# Soggy Floors in Swift motorhomes!



## John46 (Aug 2, 2010)

I have just discovered that I have soggy floor patches in my Swift 590 motorhome. Its 2005 model. I was told by Marquis that as I had not had annual habitation services Swift would not offer any help? The soggy floor is in the doorway and at the rear corner. Does anyone have similar experiences or advise on how to get the problem resolved? It sound s as though its a Swift design fault in these models of motorhome? Any help much appreciated I feel a growing sense of panic about the whole situation! Thanks :!:


----------



## VanFlair (Nov 21, 2009)

Hi John

When you say SOGGY I guess that you mean it has delaminated rather than soaking wet. I know that you can get this repaired by injecting epoxy resin between the layers of ply and foam in the floor construction, I am sure somebody else will come along with a name or further advice.

Martin

Edit

Just looked at the Swift forum, and possibly you do mean SOGGY as in ROTTEN, Kinda makes me think we should stick with our old caravan instead of dreaming about motorhomes as I would hate to spend good money and have some of the probs I keep reading about, best of luck anyway.


----------



## bognormike (May 10, 2005)

john - welcome

have a look in the Swift Forum

http://www.motorhomefacts.com/forum-56.html

specifically

http://www.motorhomefacts.com/ftoptitle-89932-are-swifts-really-soggy.html

and 
http://www.motorhomefacts.com/ftoptitle-85987-sundance-590pr-2006-rotten-floor.html

there's probably more....


----------



## John46 (Aug 2, 2010)

In patches the floor is soft as though the ply has gone completely!


----------



## Waves (Apr 17, 2008)

I would ring Swift direct or subscribe to this site and send them a personal message also they are members of this forum and may pick your problem up themselves.

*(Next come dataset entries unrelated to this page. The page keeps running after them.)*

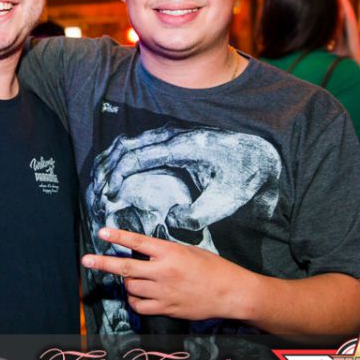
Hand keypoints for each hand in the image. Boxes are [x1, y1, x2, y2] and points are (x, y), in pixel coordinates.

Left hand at [81, 227, 253, 320]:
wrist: (230, 293)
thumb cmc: (212, 267)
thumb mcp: (189, 250)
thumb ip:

http://www.motorhomefacts.com/ftopict-44048-charisma.html

http://www.motorhomefacts.com/ftopict-61337-.html

http://www.motorhomefacts.com/ftopict-50512-.html

John


----------



## StephandJohn (Sep 3, 2007)

Only just seen this. We had the same problem. Swift took it up from this forum, took the van back and repaired it at their own expense. Can't speak more highly of them. Have you asked them for help?


----------



## antpurley (Apr 21, 2009)

Steph said:


> Only just seen this. We had the same problem. Swift took it up from this forum, took the van back and repaired it at their own expense. Can't speak more highly of them. Have you asked them for help?

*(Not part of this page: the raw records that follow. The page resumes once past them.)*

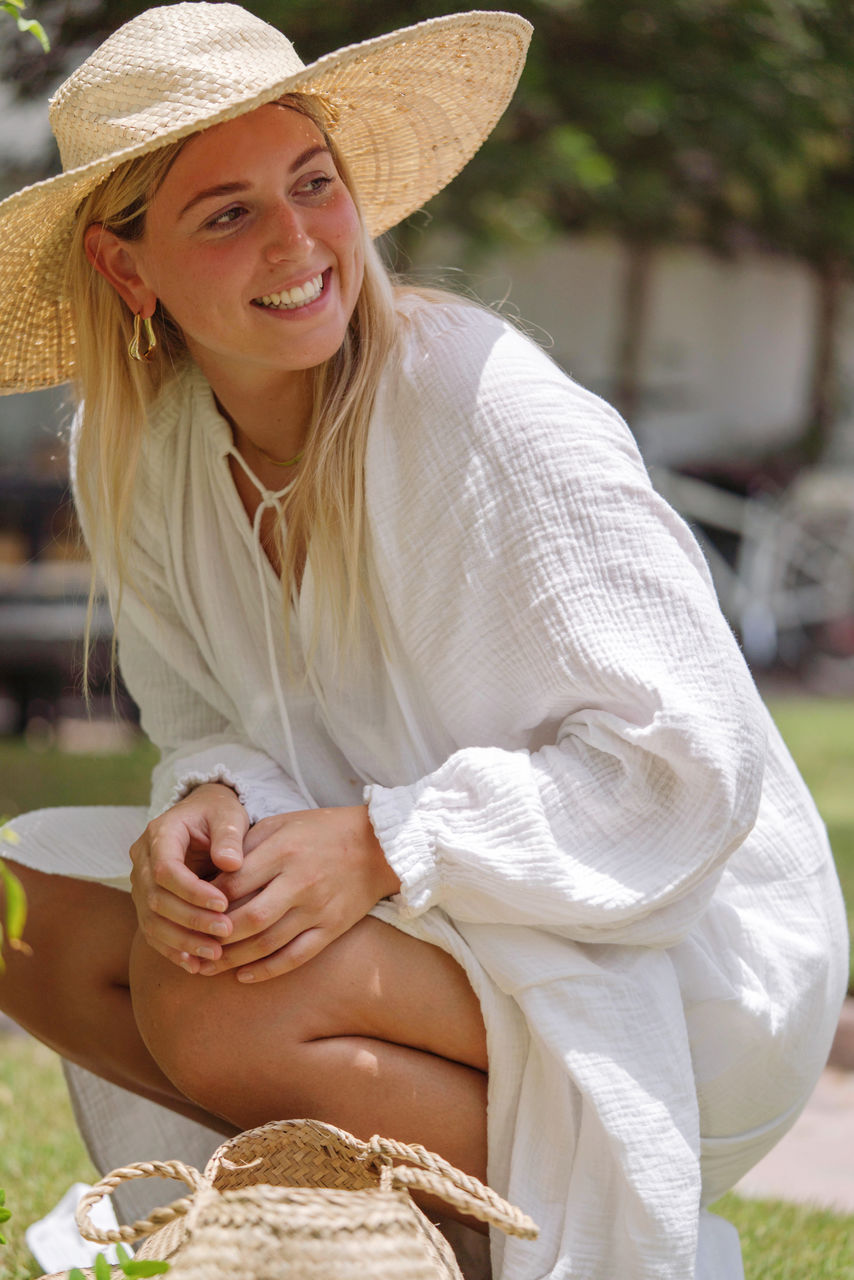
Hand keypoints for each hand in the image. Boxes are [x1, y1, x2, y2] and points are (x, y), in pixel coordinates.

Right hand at [129, 783, 247, 971]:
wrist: (203, 818)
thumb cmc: (219, 814)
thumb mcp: (228, 815)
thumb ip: (229, 836)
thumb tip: (231, 863)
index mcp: (160, 833)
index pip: (166, 869)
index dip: (192, 891)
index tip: (223, 904)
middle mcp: (142, 860)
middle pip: (156, 898)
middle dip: (191, 920)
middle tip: (226, 932)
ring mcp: (140, 884)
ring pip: (151, 920)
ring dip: (182, 941)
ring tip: (216, 955)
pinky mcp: (147, 904)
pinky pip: (153, 932)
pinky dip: (173, 950)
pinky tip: (196, 965)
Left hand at [197, 804, 399, 983]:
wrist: (378, 845)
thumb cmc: (321, 830)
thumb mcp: (281, 823)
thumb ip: (247, 846)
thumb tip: (208, 875)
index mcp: (283, 851)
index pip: (234, 883)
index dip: (207, 901)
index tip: (188, 910)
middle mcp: (299, 882)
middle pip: (248, 918)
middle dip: (215, 937)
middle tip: (191, 947)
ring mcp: (317, 908)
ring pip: (268, 943)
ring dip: (234, 960)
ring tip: (208, 967)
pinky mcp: (332, 928)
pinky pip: (296, 957)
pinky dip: (268, 970)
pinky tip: (245, 976)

swift did the same for us. Excellent service and everything repaired to a good standard.Could not have asked for more .


----------



## John46 (Aug 2, 2010)

Thanks for these hopeful comments.
I am going through Marquis at this point but will call them direct if I get no go. It is a real worry when a motorhome starts 'falling apart' after 3/4 years!
John


----------



## StephandJohn (Sep 3, 2007)

If you can't get any sense from Marquis definitely go direct to Swift. They told us that they are doing 'goodwill work' for vehicles with this problem outside the warranty period so I'm sure will help you.


----------



## Mike48 (May 1, 2005)

Why not post on Swift's own forum here manned constantly by Swift staff? Link here:

http://www.swift-talk.co.uk/


----------



## John46 (Aug 2, 2010)

*Soggy Floor repairs*

Just a note to say I contacted Swift and they were great!
They took the motorhome in to repair the floor and did some modifications to the floor so it is less susceptible to damp.
They were very responsive and I now have the motorhome back in good condition. 
Thank you Swift for such good service
John


----------



## StephandJohn (Sep 3, 2007)

They did the same for us so, again, well done Swift!


----------



## cabby (May 14, 2005)

this sort of response does tend to guide you towards buying their product.Or at least recomending them.

cabby


----------